抱き締めた腕から、アルフェの少し速い鼓動が伝わってくる。僕にもほんの少し軟膏『アルナ』の効果が出てきたのか、身体がぽかぽかと温まり、穏やかな気持ちになれた。
ホムも『アルナ』の効果で疲れが取れたのか、いつの間にかすやすやと寝息を立てている。

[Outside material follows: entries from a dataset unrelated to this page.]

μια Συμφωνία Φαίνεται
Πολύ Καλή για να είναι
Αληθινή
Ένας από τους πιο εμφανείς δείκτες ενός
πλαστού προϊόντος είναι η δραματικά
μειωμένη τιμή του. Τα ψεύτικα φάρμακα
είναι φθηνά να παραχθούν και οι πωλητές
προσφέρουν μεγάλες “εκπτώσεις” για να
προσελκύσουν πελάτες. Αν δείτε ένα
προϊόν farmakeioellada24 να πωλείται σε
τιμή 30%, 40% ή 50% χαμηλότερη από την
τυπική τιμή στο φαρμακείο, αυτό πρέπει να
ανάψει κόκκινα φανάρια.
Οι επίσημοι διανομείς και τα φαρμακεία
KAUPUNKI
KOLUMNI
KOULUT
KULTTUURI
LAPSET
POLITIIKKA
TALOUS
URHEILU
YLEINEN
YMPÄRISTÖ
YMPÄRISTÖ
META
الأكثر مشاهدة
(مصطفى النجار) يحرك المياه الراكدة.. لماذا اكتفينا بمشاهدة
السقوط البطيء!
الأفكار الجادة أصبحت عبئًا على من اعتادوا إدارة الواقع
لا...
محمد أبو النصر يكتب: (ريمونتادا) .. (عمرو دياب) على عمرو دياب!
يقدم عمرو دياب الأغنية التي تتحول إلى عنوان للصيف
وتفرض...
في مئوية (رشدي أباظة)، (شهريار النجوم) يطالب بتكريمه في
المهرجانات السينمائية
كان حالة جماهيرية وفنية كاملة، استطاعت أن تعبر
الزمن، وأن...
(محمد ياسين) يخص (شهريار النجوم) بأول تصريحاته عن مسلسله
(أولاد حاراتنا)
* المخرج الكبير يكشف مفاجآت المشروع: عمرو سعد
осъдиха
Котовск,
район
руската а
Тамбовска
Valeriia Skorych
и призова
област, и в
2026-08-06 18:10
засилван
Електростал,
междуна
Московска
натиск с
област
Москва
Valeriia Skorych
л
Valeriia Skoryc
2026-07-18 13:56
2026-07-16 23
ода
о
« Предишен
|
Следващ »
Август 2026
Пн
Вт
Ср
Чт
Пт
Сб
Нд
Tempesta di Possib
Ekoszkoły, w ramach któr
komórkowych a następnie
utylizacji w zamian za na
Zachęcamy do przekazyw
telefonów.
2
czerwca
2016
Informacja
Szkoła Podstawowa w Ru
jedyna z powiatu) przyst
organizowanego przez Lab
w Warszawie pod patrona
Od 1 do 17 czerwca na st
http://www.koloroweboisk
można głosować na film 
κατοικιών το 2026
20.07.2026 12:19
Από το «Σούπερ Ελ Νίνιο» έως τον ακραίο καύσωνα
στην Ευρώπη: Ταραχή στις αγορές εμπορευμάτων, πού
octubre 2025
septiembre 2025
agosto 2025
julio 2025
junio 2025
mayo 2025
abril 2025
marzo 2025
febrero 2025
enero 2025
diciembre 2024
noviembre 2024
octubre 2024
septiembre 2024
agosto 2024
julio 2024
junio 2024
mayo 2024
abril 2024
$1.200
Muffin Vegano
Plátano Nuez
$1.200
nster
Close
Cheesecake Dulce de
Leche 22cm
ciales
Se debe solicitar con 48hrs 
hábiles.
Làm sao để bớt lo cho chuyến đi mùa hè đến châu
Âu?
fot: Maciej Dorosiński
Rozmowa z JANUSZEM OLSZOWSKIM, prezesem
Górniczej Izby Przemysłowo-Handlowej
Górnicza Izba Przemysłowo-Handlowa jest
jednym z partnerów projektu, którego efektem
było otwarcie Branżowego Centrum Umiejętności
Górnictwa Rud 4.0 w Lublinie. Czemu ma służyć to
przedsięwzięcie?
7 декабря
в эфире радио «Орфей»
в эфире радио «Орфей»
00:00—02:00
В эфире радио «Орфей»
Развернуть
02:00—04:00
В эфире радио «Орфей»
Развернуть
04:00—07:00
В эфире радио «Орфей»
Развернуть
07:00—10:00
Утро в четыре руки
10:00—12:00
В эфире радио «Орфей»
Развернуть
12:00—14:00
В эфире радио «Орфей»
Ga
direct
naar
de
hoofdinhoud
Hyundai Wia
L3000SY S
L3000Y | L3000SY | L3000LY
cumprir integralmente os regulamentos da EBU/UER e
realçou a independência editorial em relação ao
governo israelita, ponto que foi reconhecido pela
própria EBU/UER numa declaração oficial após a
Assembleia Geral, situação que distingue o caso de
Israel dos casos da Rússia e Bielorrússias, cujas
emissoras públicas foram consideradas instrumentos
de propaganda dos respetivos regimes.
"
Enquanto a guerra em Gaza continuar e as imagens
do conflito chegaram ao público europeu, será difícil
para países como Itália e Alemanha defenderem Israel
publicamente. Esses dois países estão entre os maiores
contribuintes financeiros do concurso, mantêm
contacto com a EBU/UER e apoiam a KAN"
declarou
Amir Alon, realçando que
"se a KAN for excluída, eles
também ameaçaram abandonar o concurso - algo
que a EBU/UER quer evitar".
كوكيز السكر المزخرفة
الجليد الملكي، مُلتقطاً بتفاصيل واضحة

「ファラには良いものを分けてもらったね。お礼を言わないと」
「部屋に帰ったら伝えておくね」
アルフェがうっとりと目を閉じながら応じ、胴に回した僕の手をそっと撫でる。
「うん、頼むよ」
軟膏を塗るという単純な作業だけれど、亜人族はこうしてスキンシップをとるのだろうな。不思議なもので、肌を触れ合わせているとアルフェが心からリラックスしているのが伝わってくるようで僕まで嬉しくなる。
アルフェは時折くすぐったそうな声を上げるけれど、それもまた幼い頃のアルフェの声にそっくりで嬉しくて、僕は熱心に軟膏を塗る作業に没頭していった。
アルフェの左右の首に丹念に軟膏を塗り広げ終わる頃には、首だけでなくアルフェの全身が薄桃色に上気したような明るい肌色になっていた。
「かなり楽になったみたいだね」
「うん」
手櫛で髪を整えながら頷くアルフェは、幸せそうに目を細めている。
「ありがとう。リーフ、大好き……」
柔らかく優しく抱き締められて、僕もその頬に頬を寄せて囁いた。